Кстати, один из лучших, на мой
взгляд, эпизодов в «Полутора котах» — музыкальные инструменты поднимаются над
питерским пейзажем и летят, звуча, по воздуху. Повышенная музыкальность — одно
из особых качеств художника Хржанов-ского. Вернее, так: у него неразделимы музыка, поэзия и изображение. Что же касается Шнитке, то он родствен Хржановскому по духу
безусловно — повторяю, музыка, поэзия, изображение (театр, кино) для него
неразделимы. Чем он восхищал своих современников? Родион Щедрин: «В атмосфере
бесконечных осуждений, запрещений, препятствий, которые чинились его музыке,
равно как и безудержных восхвалений (по другую сторону), он делал лишь одно —
писал музыку. И как бы кто к нему ни относился, его главный аргумент —
множество — гора — превосходных сочинений. Захочет сегодня сыграть Шнитке скрипач — есть что сыграть
скрипачу, захочет флейтист — немало и для флейты, пианист — пожалуйста,
органист, виолончелист — тоже, есть симфонии и хоры, концерты, оратории и
музыка для хореографического воплощения. <…> В этом смысле я считаю его
образцом, примером для всех скулящих». Эти слова были сказаны 21 февраля 1990
(!) года. Альфред Шнитке направил свое письмо в
Комитет по Ленинским премиям с просьбой исключить его из кандидатов на
премию: «Я не вижу для себя возможности принять эту премию, если она мне была
бы присуждена — хотя бы потому, что я верующий человек, а Ленин был атеистом».

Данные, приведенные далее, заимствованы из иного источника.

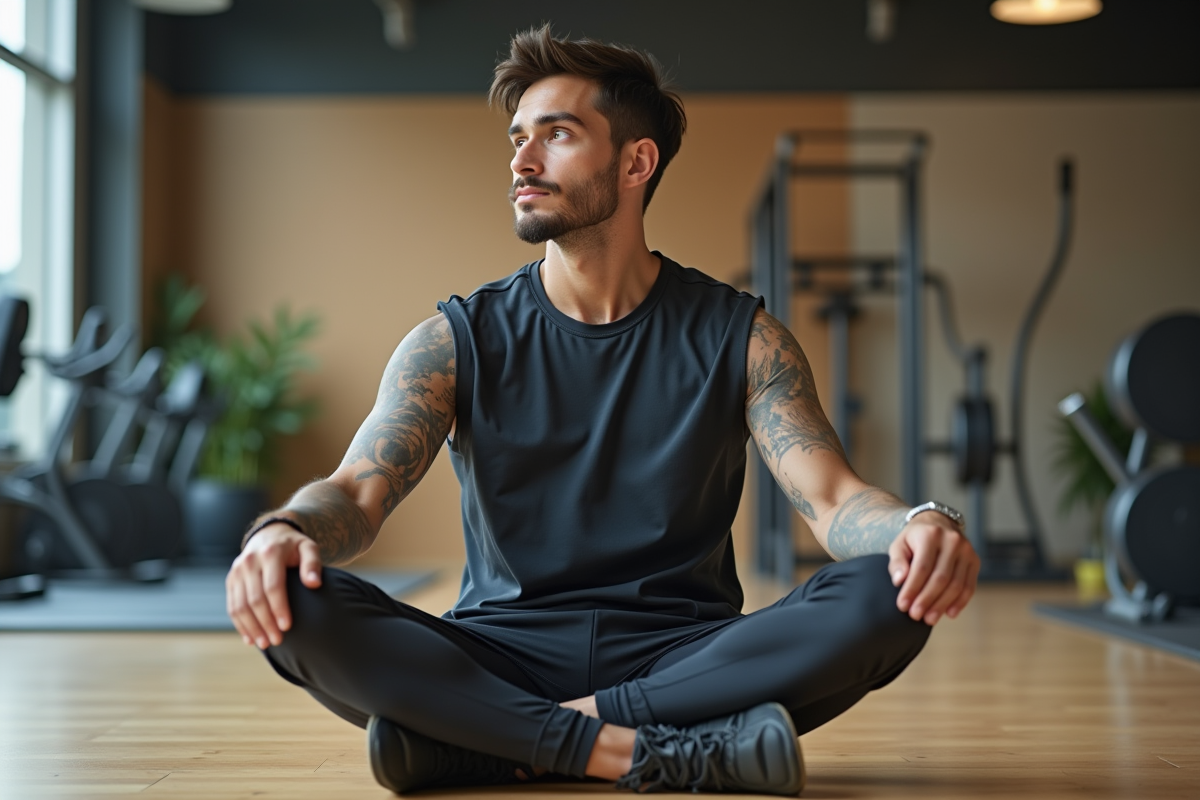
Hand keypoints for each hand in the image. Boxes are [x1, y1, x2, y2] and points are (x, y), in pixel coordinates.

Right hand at [226, 524, 321, 648]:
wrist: (269, 534)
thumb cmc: (293, 546)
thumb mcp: (308, 548)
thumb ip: (313, 564)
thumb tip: (314, 583)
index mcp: (271, 553)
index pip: (273, 586)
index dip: (279, 608)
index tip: (287, 626)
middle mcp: (250, 562)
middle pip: (255, 599)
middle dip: (265, 623)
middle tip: (278, 641)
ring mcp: (237, 571)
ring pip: (240, 605)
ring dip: (251, 627)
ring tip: (265, 644)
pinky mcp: (231, 580)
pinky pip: (232, 606)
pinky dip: (240, 624)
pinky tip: (249, 638)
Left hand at [887, 513, 978, 625]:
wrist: (938, 523)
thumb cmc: (914, 539)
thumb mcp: (899, 544)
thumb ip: (897, 562)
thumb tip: (899, 581)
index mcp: (930, 535)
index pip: (922, 567)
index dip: (912, 589)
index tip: (903, 605)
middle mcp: (952, 541)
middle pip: (940, 578)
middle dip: (927, 600)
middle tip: (915, 615)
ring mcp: (967, 551)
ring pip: (956, 584)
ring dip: (942, 605)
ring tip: (929, 619)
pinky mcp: (975, 561)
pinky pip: (969, 586)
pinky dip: (960, 602)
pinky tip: (949, 614)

Это письмо размещено Андреем Хржановским на странице, предшествующей словам Р.
Щедрина; а на развороте слева воспроизведен фрагмент «Апокалипсиса» Иеронима
Босха, — от созерцания читатель «увидит» монструозные обстоятельства, в которых
рождалась музыка Шнитке.
И под конец: в
Москве в Камергерском, в музее С.С. Прокофьева открыта выставка «Шнитке/Shnittke». До 30 июня. Можно успеть.